Clustering of Cyclodextrin-Functionalized Microbeads by an Amphiphilic Biopolymer: Real-Time Observation of Structures Resembling Blood Clots

摘要

Colloidal particles can be induced to cluster by adding polymers in a process called bridging flocculation. For bridging to occur, the polymer must bind strongly to the surfaces of adjacent particles, such as via electrostatic interactions. Here, we introduce a new system where bridging occurs due to specific interactions between the side chains of an amphiphilic polymer and supramolecules on the particle surface. The polymer is a hydrophobically modified chitosan (hmC) while the particles are uniform polymeric microbeads (similar to 160 mu m in diameter) made by a microfluidic technique and functionalized on their surface by alpha-cyclodextrins (CDs).
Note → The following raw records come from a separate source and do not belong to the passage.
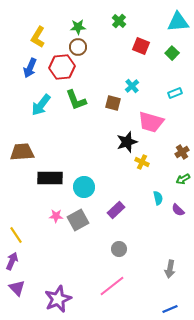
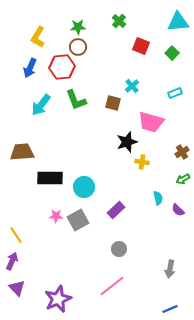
yellow cross: rotated 16 degrees counterclockwise
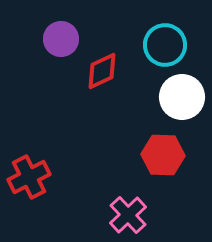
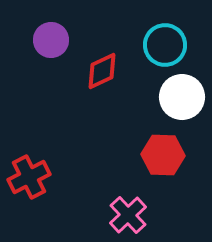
purple circle: moved 10 px left, 1 px down
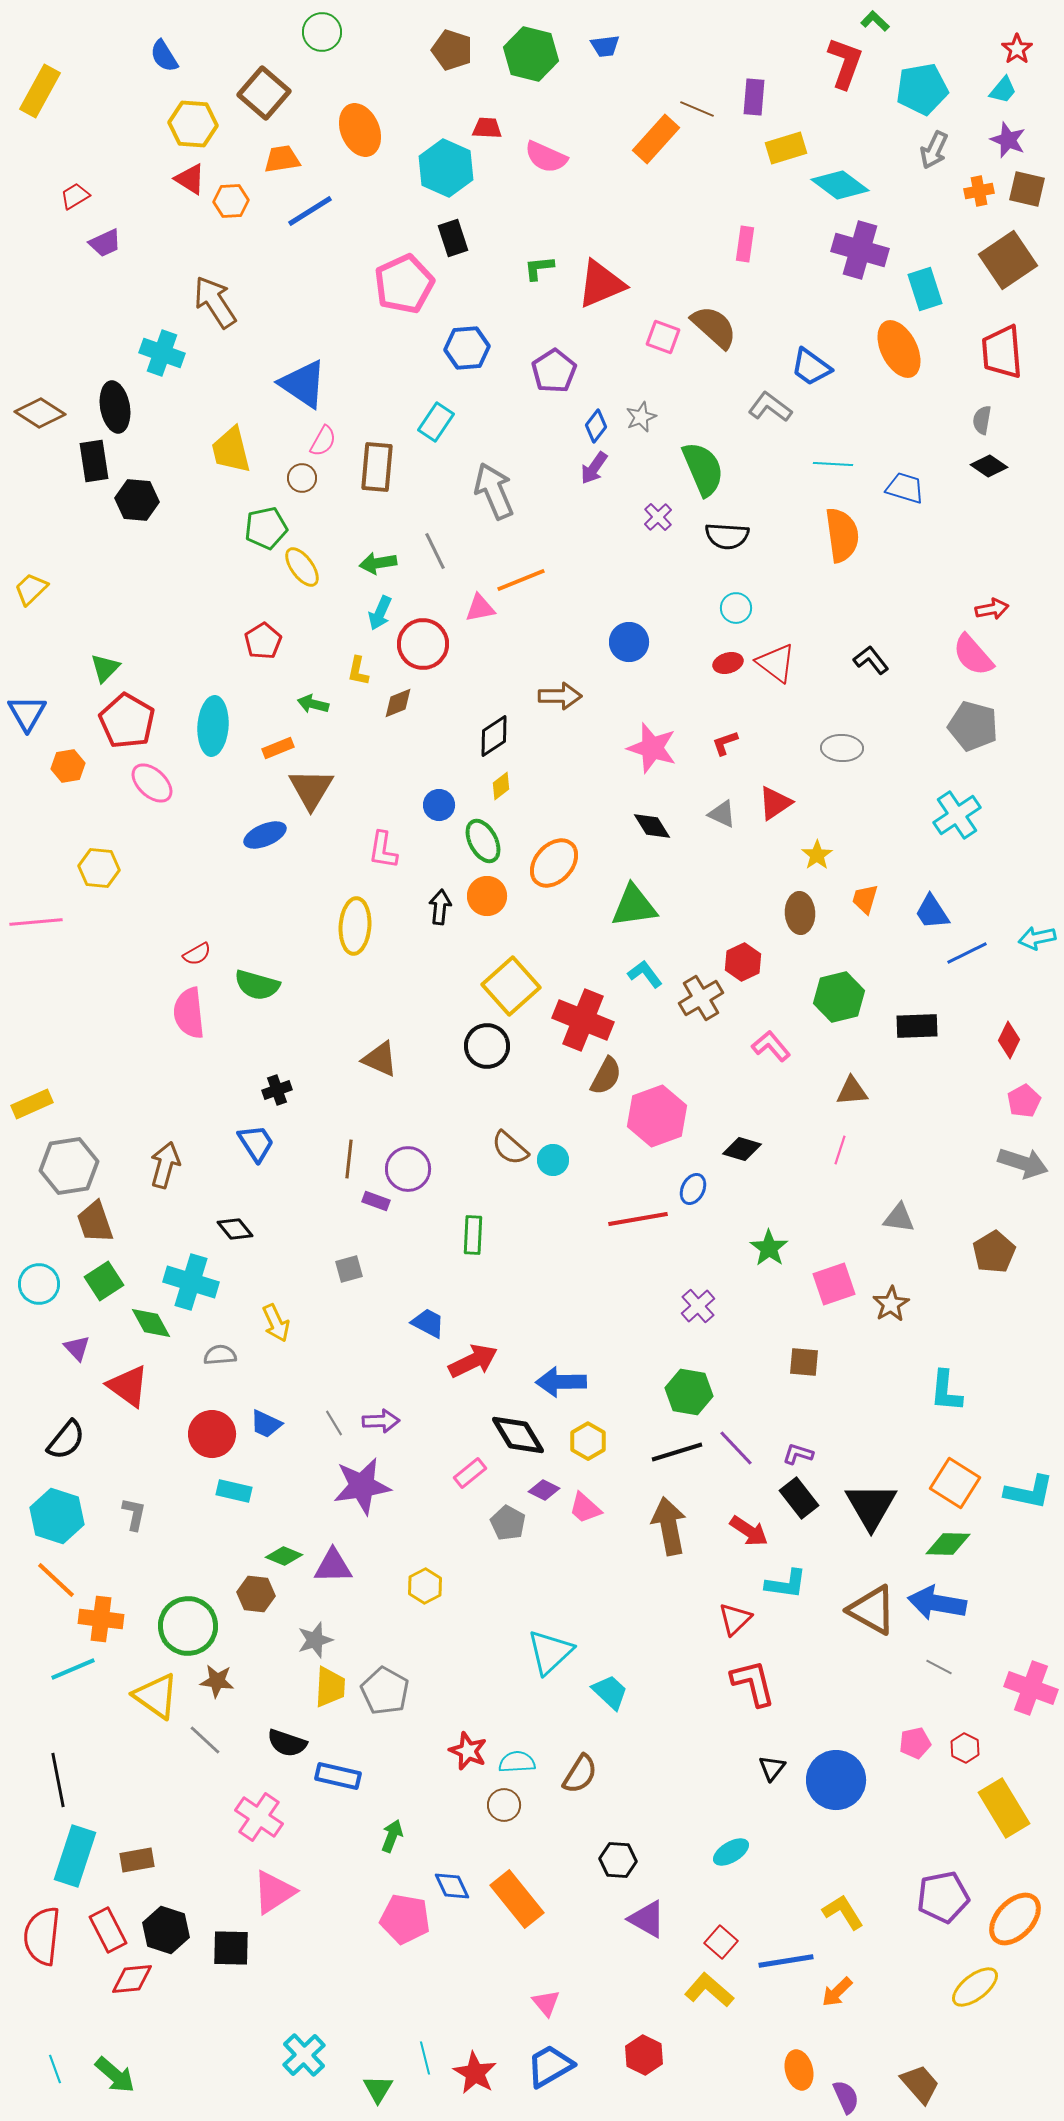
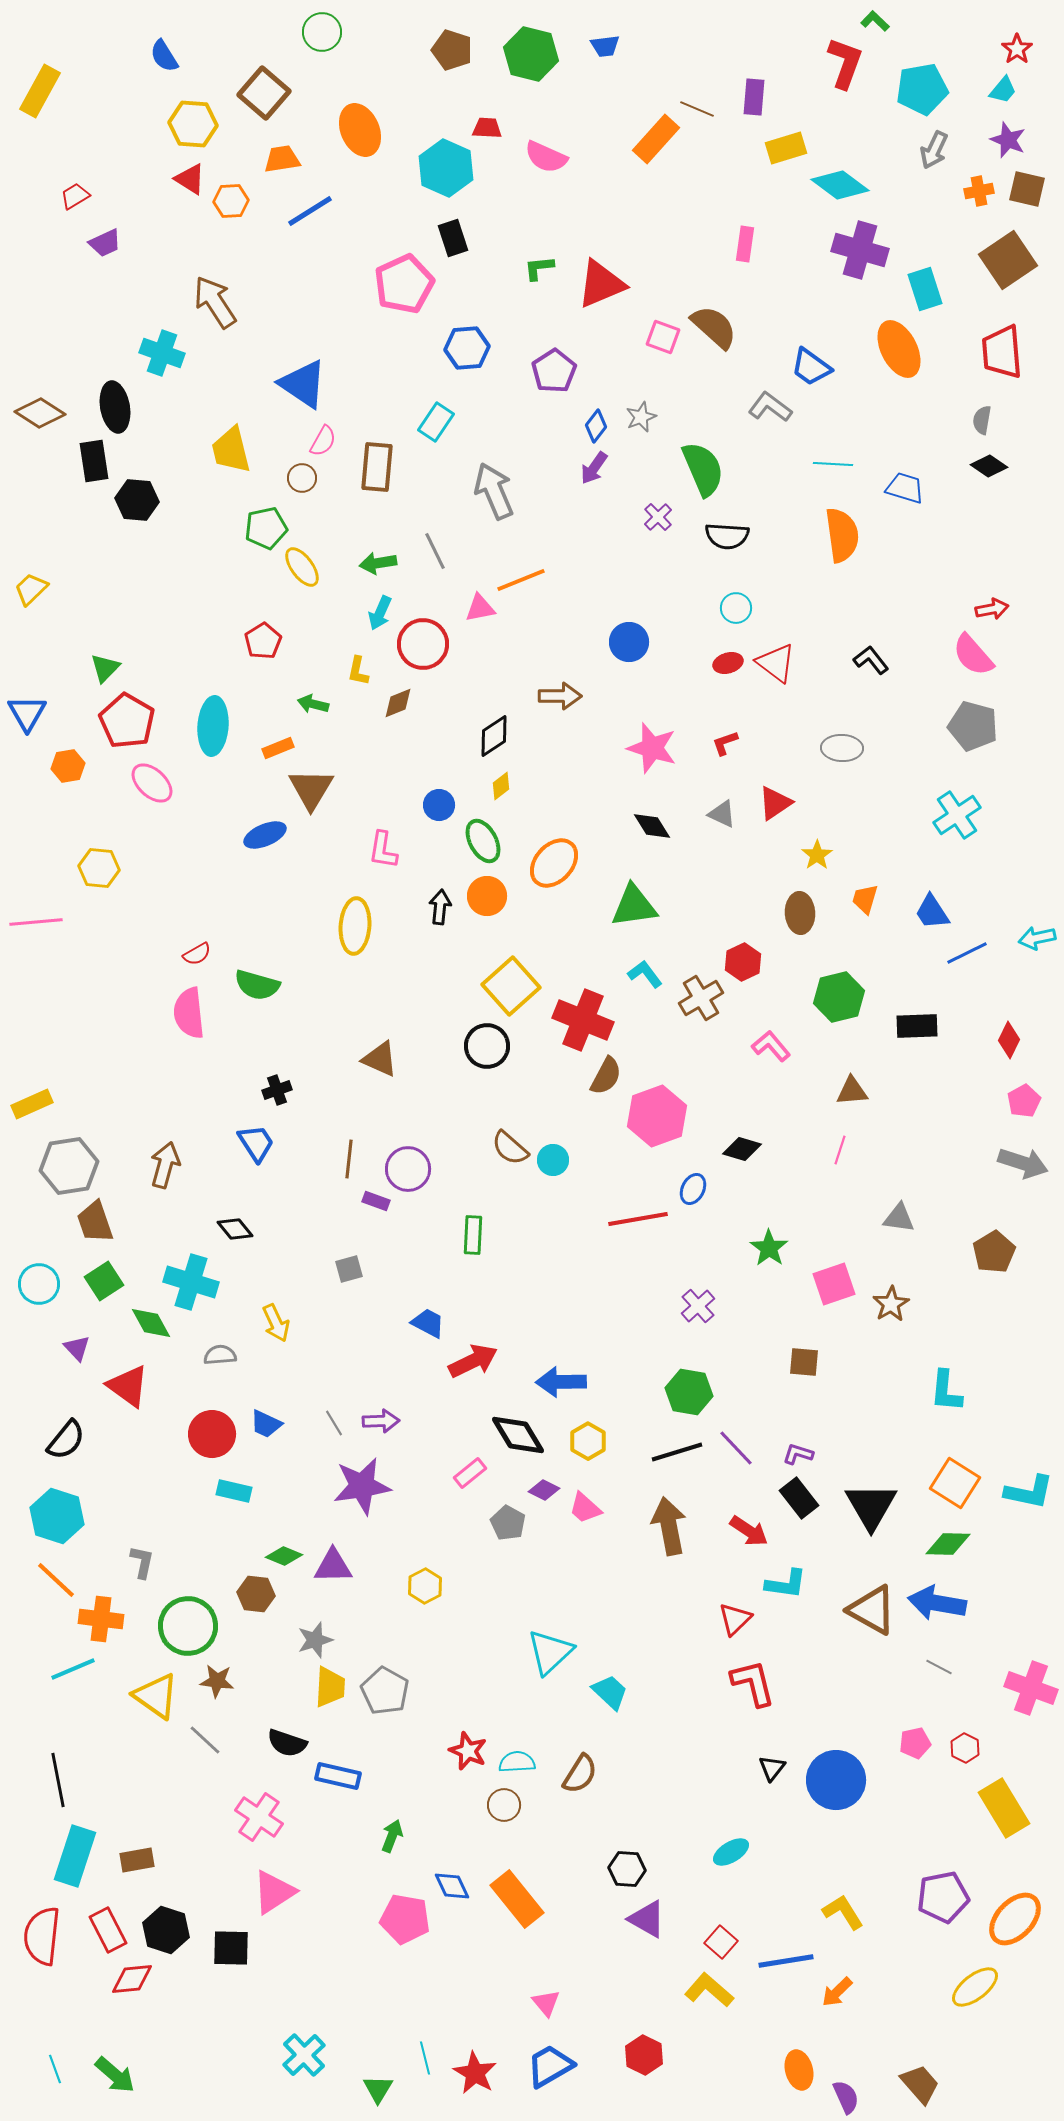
gray L-shape at (134, 1514): moved 8 px right, 48 px down
black hexagon at (618, 1860): moved 9 px right, 9 px down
The CDs have hydrophobic binding pockets that can capture the n-alkyl hydrophobes present along the hmC chains. Clustering of CD-coated microbeads in water by hmC is visualized in real time using optical microscopy. Interestingly, the clustering follows two distinct stages: first, the microbeads are bridged into clusters by hmC chains, which occurs by the interaction of individual chains with the CDs on adjacent particles. Thereafter, additional hmC from the solution adsorbs onto the surfaces of the microbeads and an hmC "mesh" grows around the clusters. This growing nanostructured mesh can trap surrounding micronized objects and sequester them within the overall cluster. Such clustering is reminiscent of blood clotting where blood platelets initially cluster at a wound site, whereupon they induce growth of a protein (fibrin) mesh around the clusters, which entraps other passive cells. Clustering does not occur with the native chitosan (lacking hydrophobes) or with the bare particles (lacking CDs); these results confirm that the clustering is indeed due to hydrophobic interactions between the hmC and the CDs. Microbead clustering via amphiphilic biopolymers could be applicable in embolization, which is a surgical technique used to block blood flow to a particular area of the body, or in agglutination assays.